O ministro da Secretaria de Comunicação Social, Franklin Martins, respondeu apenas que realizou viagens permitidas por lei, e afirmou que o número de deslocamentos poderia ser obtido na FAB, que não os informou. Outros, como Walfrido dos Mares Guia (Relações Institucionais) e Nelson Jobim (Defesa), disseram não ter como contabilizar o número das viagens. O ministro da Controladoria Geral da União (CGU) informou nunca ter usado avião da FAB.

Embora tenha reconhecido ter usado aeronave particular em uma ocasião, Luiz Dulci se declarou contra o benefício. Por sua assessoria, disse que "nunca" viaja em aviões da FAB em caráter particular, e que "a única exceção" foi um vôo em setembro de 2005, de Brasília para Belo Horizonte, por motivo de doença em sua família: "Mesmo quando se trata de compromissos de governo, o ministro Luiz Dulci viaja em vôos comerciais".

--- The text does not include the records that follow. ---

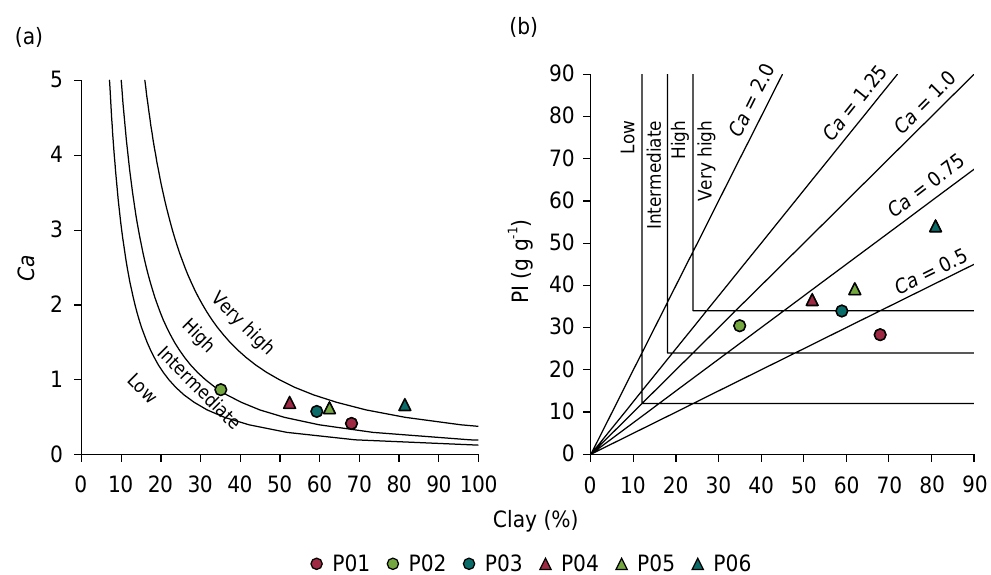
Figure 4. Classification of soil expansion potential based on charts proposed by (a) Seed et al. (1962) and (b) Carter and Bentley (1991) ( Ca = clay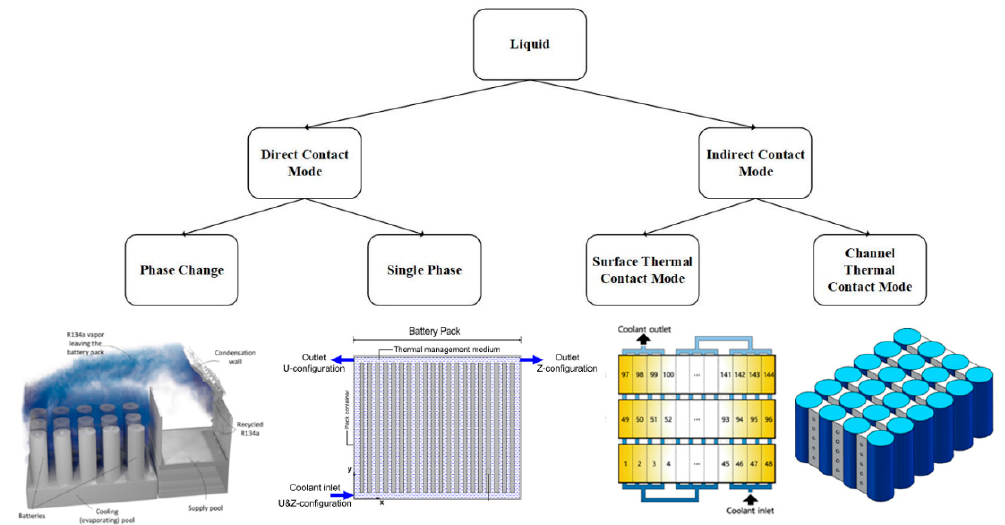
Figure 3. Classification of liquid cooling and corresponding classic examples [40–43].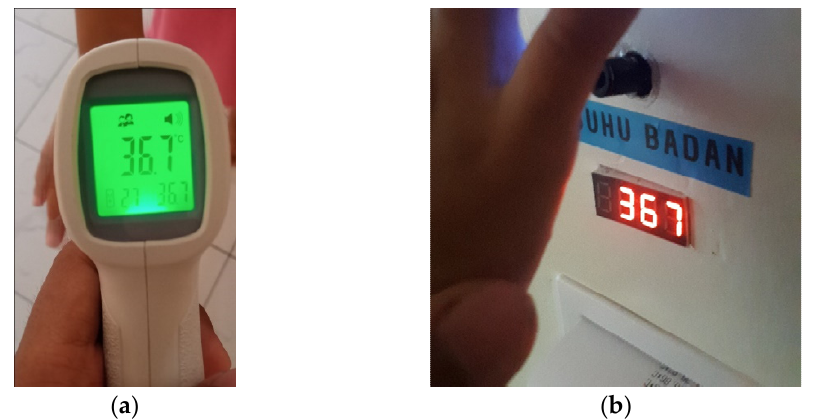
Figure 11. Body temperature measurement on: ( a ) Commercial Device; and ( b ) MLX90614-DCI Sensor. Table 2. Results of body temperature measurement using conventional tools and prototype of anthropometric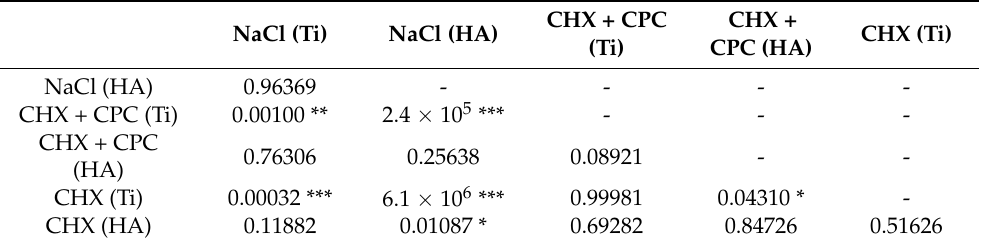
Figure 2. Bacteria viability after 48 h of in situ plaque collection and treatment with NaCl, CHX + CPC or CHX at two types of surfaces (i.e., Ti and HA). Table 2. A multiple comparison test (Nemenyi post hoc test) was performed to compare the groups after 48 h of in situ plaque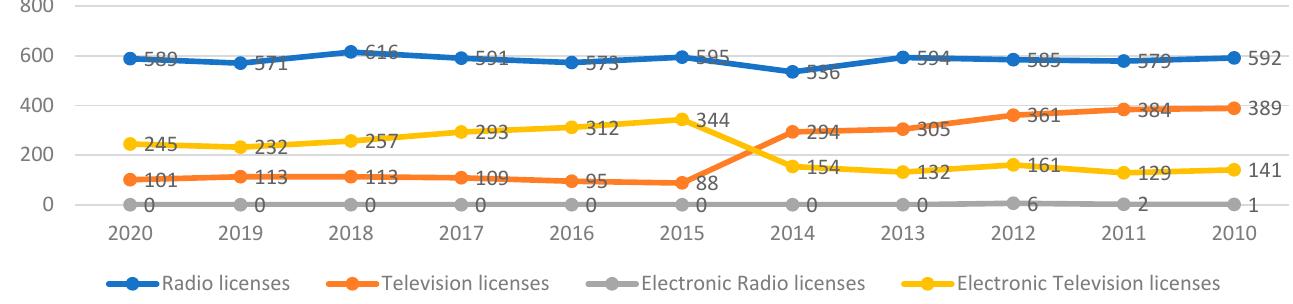
Figure 3. Evolution of media licensing in 2010–2020.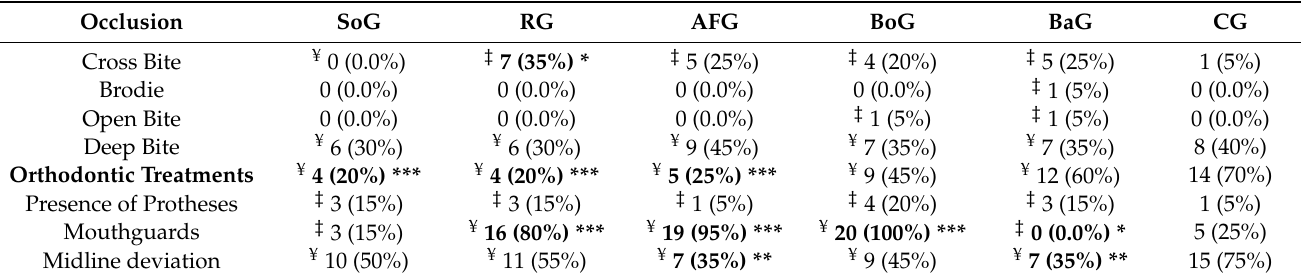
Table 3. Occlusion: comparison between different sports and controls.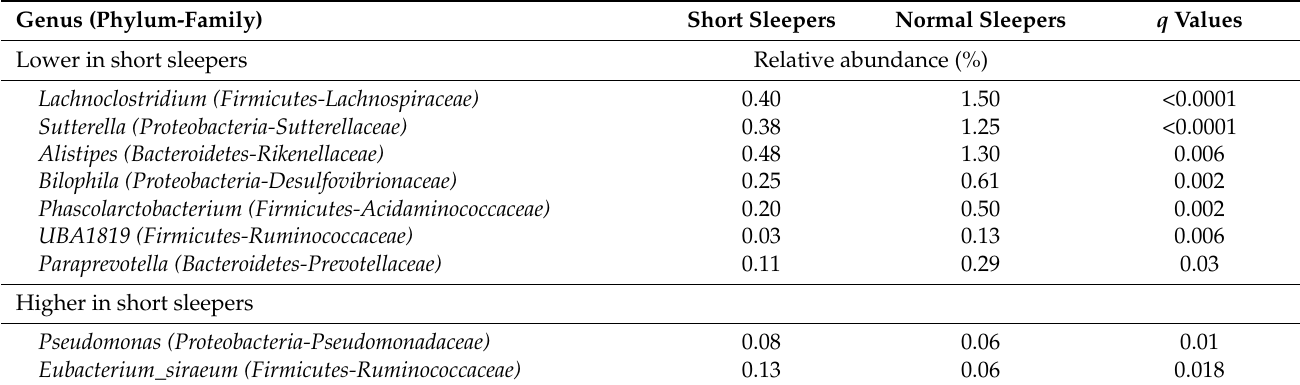
Table 2. Relative abundance (%) of the bacterial genera in short sleepers and normal sleepers.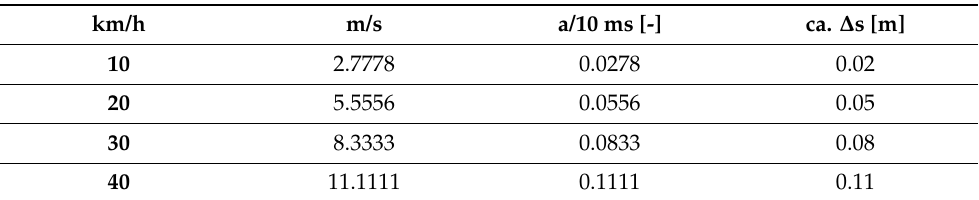
Table 2. The theoretical distance between measuring points of linear acceleration. Source: authors’ own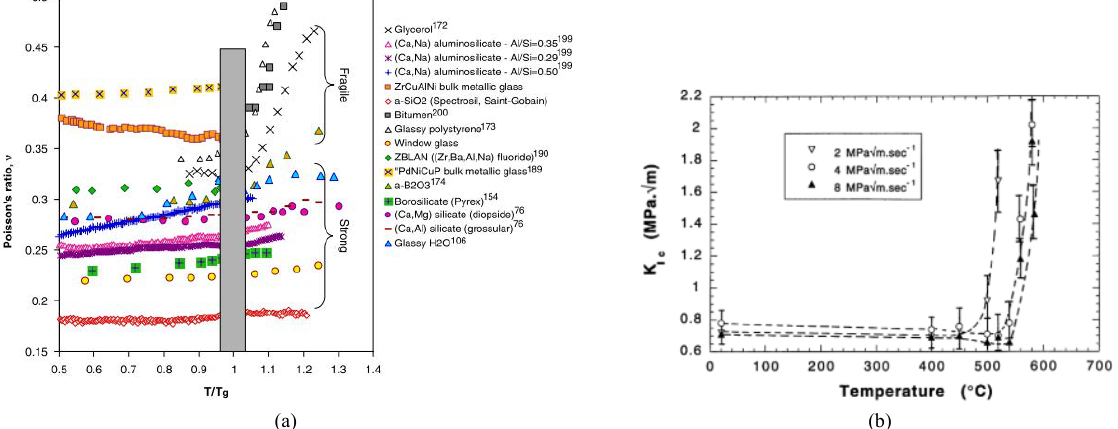
Fig. 3 Temperature dependence of (a) Poisson ratio of AN SLS glass and BS glass (Rouxel 2007) and (b) fracture toughness of AN SLS glass (Rouxel et al.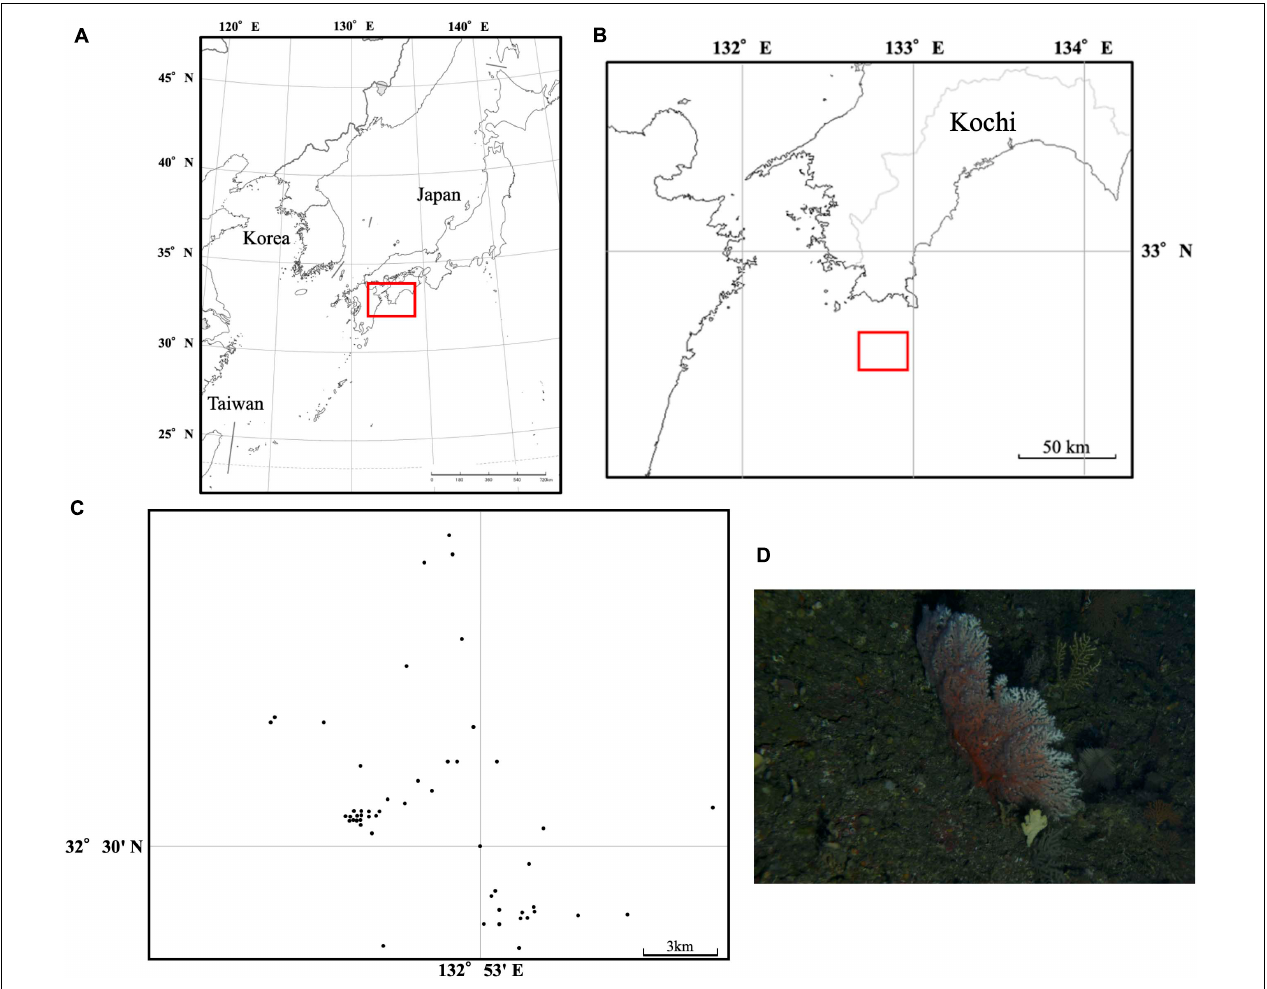
FIGURE 1 | Sampling location off Kochi (A,B) and distribution of 88 individual colonies of C. japonicum collected in this study area (C) . A picture of the Japanese red coral C. japonicum (D)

Como o número de aeronaves é limitado, a escolha de quem será atendido obedece a dois critérios, um escrito na lei e outro não. O primeiro dá prioridade aos ministérios mais antigos. E o segundo prestigia quem tem mais influência. Um exemplo disso: apesar de o Ministério de Relações Institucionais ter sido criado em 2003, por exemplo, Mares Guia é um dos que mais utiliza o serviço - principalmente para retornar para Belo Horizonte no fim da semana.

Mares Guia também lança mão de um expediente muito comum entre os ministros: a carona. No seu caso, é comum ele compartilhar uma aeronave com o vice-presidente José Alencar, que também é de Belo Horizonte - e tem preferência na hierarquia do governo.